The “shouting match” among 13 anxieties is not only a metaphor for cognitive overload; it is visually echoed in the chaos of the artwork, where skeletons, ravens, and symbolic death elements swirl in concentric disorder. The Buddhist “monkey mind,” a concept Maslanka alludes to, becomes mapped onto a literal monkey leaping in the visual field—another image-metaphor that grounds the abstraction of distraction in the figuration of motion.
3. Generic-Level Metaphor
The genius of the similar triangles form is that it mathematically encodes the GENERIC IS SPECIFIC metaphor—a conceptual structure in which a single proportional schema generates endless poetic meanings. Each variable—be it Non-Attached Mind or Corporeal Body—can assume infinite values. As one term grows in magnitude, its proportional counterpart must diminish. When Anxiety becomes infinite, Non-Attachment must approach zero. This is not only algebra—it is Zen.
As such, Pandemic Meditation becomes a living koan: an equation with no single answer, but countless poetic consequences. This quality places Maslanka’s work squarely within Lakoff and Turner’s field guide to poetic metaphor. Rather than merely illustrating metaphorical thought, it enacts it—demonstrating that a mathematical visual poem can be more than metaphor-aware; it can be metaphor-generative.
Similar Triangles Poems as Poetic Form
Skeptics might ask: can a proportional equation truly count as poetry? To answer this, we must return to the structure of metaphor itself. Poetry, according to cognitive linguistics, is not defined by rhyme or rhythm but by novel mappings between conceptual domains. Maslanka’s “similar triangles” poems function precisely in this way, treating abstract emotional or spiritual content as variables in a structured cognitive model. They are not puzzles to be solved but domains to be cross-mapped, solved for meaning instead of number.

RECORD SET |
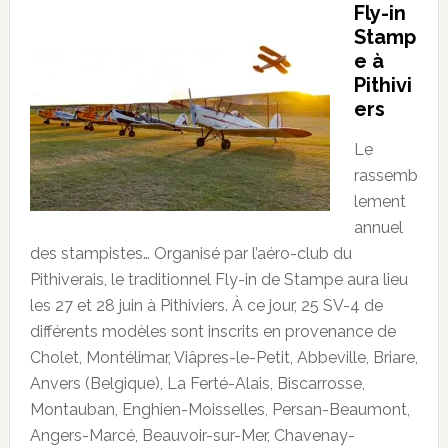
Fly-in
Stamp
e à
Pithivi
ers
Le
rassemb
lement
annuel
des stampistes… Organisé par l’aéro-club du
Pithiverais, le traditionnel Fly-in de Stampe aura lieu
les 27 et 28 juin à Pithiviers. À ce jour, 25 SV-4 de
différents modèles sont inscrits en provenance de
Cholet, Montélimar, Viâpres-le-Petit, Abbeville, Briare,
Anvers (Belgique), La Ferté-Alais, Biscarrosse,
Montauban, Enghien-Moisselles, Persan-Beaumont,
Angers-Marcé, Beauvoir-sur-Mer, Chavenay-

PROBLEM REQUIREMENTS |
Answer these questions about the text on Maslanka's similar triangles poems.
(a) What literal image is the "monkey mind" mapped onto in the visual field?
(b) When Anxiety becomes infinite, what must Non-Attachment approach?
(c) According to cognitive linguistics, what defines poetry?
The lines were taken from a different source than the text.

WRITTEN ANSWER |
(a) A literal monkey leaping in the visual field.
(b) Zero.
(c) Novel mappings between conceptual domains, not rhyme or rhythm.